According to the probability every class will be predicted to be class with highest frequency which is, class type 40

In [None]:
y_test_pred = []
for i in range(y_test.shape[0]):
    y_test_pred.append(40)

In [None]:
report = metrics.classification_report(y_test, y_test_pred, digits=3, output_dict=True)

In [None]:
report_df = pd.DataFrame(report).transpose()
report_df

This can be use as a template for evaluate other models

## Random forest

In [None]:
rfc = RandomForestClassifier(random_state=42)
rfc.fit(X_train, y_train)

In [None]:
y_test_pred_prob = rfc.predict_proba(X_test)
y_test_pred = rfc.predict(X_test)

### cross entrophy

In [None]:
log_loss(y_test, y_test_pred_prob)

### Other metrices

In [None]:
report = metrics.classification_report(y_test, y_test_pred, digits=3, output_dict=True)
report_df = pd.DataFrame(report).transpose()
report_df

Unsurprisingly, Random Forest work better than the baseline model.

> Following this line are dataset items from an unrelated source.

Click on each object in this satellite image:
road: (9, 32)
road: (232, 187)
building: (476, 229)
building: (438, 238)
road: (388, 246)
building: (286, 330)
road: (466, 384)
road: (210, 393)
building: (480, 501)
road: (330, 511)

for multiclass classification, the model does better than expected; however, the model seem to has trouble classifying minority class

### features importance

In [None]:
importances = pd.DataFrame(rfc.feature_importances_, index=X_train.columns).reset_index()
importances.columns=['features', 'importance']
importances = importances.sort_values(by='importance', ascending=False)
plt.figure(figsize = (12, 30))
sn.set_style('whitegrid')
ax = sn.barplot( x='importance', y='features', data=importances, palette = 'mako')
ax = ax.set(title = 'The Random Forest Feature Importance', xlabel = 'Importances(GINI)', ylabel = 'Features')

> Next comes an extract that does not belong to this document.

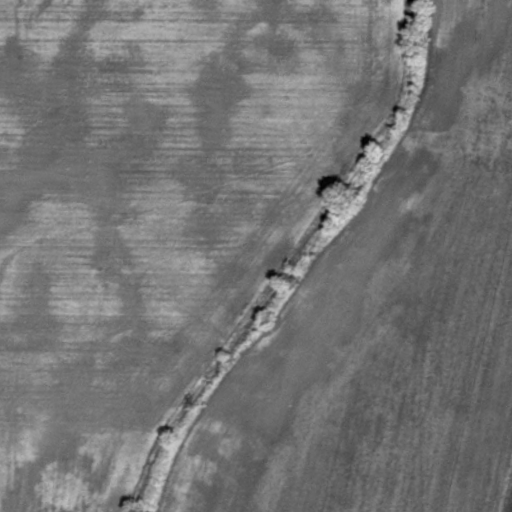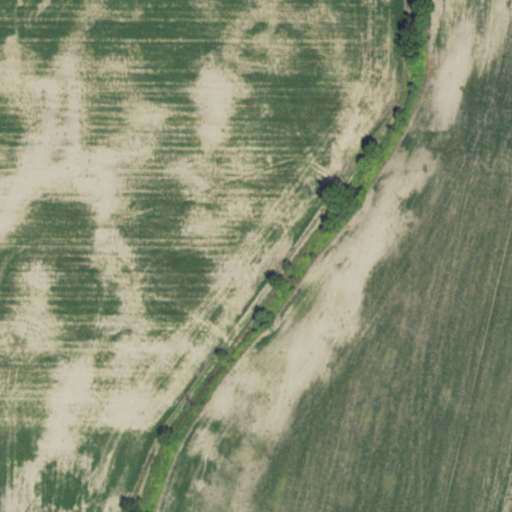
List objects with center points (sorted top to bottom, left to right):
road: (507, 491)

The model seems to learn from total item purchase and unique item purchase well; the more popular the department, the more critical the feature.

## XGBoost

In [None]:
X_tr, X_val, y_tr, y_val = train_test_split(X_train, y_train, test_size=0.2, random_state=42)

In [None]:
xgb = XGBClassifier(objective='multi:softmax', booster='gbtree', eval_metric='mlogloss', num_class='38', importance_type='weight')
eval_set = [(X_val, y_val)]
xgb.fit(X_tr, y_tr, eval_set=eval_set, verbose=False)

In [None]:
y_test_pred_prob = xgb.predict_proba(X_test)
y_test_pred = xgb.predict(X_test)

### cross entrophy

In [None]:
log_loss(y_test, y_test_pred_prob)

### Other metrices

In [None]:
report = metrics.classification_report(y_test, y_test_pred, digits=3, output_dict=True)
report_df = pd.DataFrame(report).transpose()
report_df

The XGBoost outperform Random Forest, which is as expected. In general gradient boosting seem to be more powerful estimater than bagging algorithm like Random Forest

Still, the model can not deal with minority class over sampling maybe needed

### features importance

In [None]:
importances = pd.DataFrame(xgb.feature_importances_, index=X_train.columns).reset_index()
importances.columns=['features', 'importance']
importances = importances.sort_values(by='importance', ascending=False)
plt.figure(figsize = (12, 30))
sn.set_style('whitegrid')
ax = sn.barplot( x='importance', y='features', data=importances, palette = 'mako')
ax = ax.set(title = 'The Random Forest Feature Importance', xlabel = 'Importances(GINI)', ylabel = 'Features')

XGBoost feature importance is not that different from Random Forest, but outperform the Random Forest, which is not surprising given that XGBoost is generally a less bias estimator.

A lot more can be done, but stock XGBoost seems to do an adequate job of estimating the problem.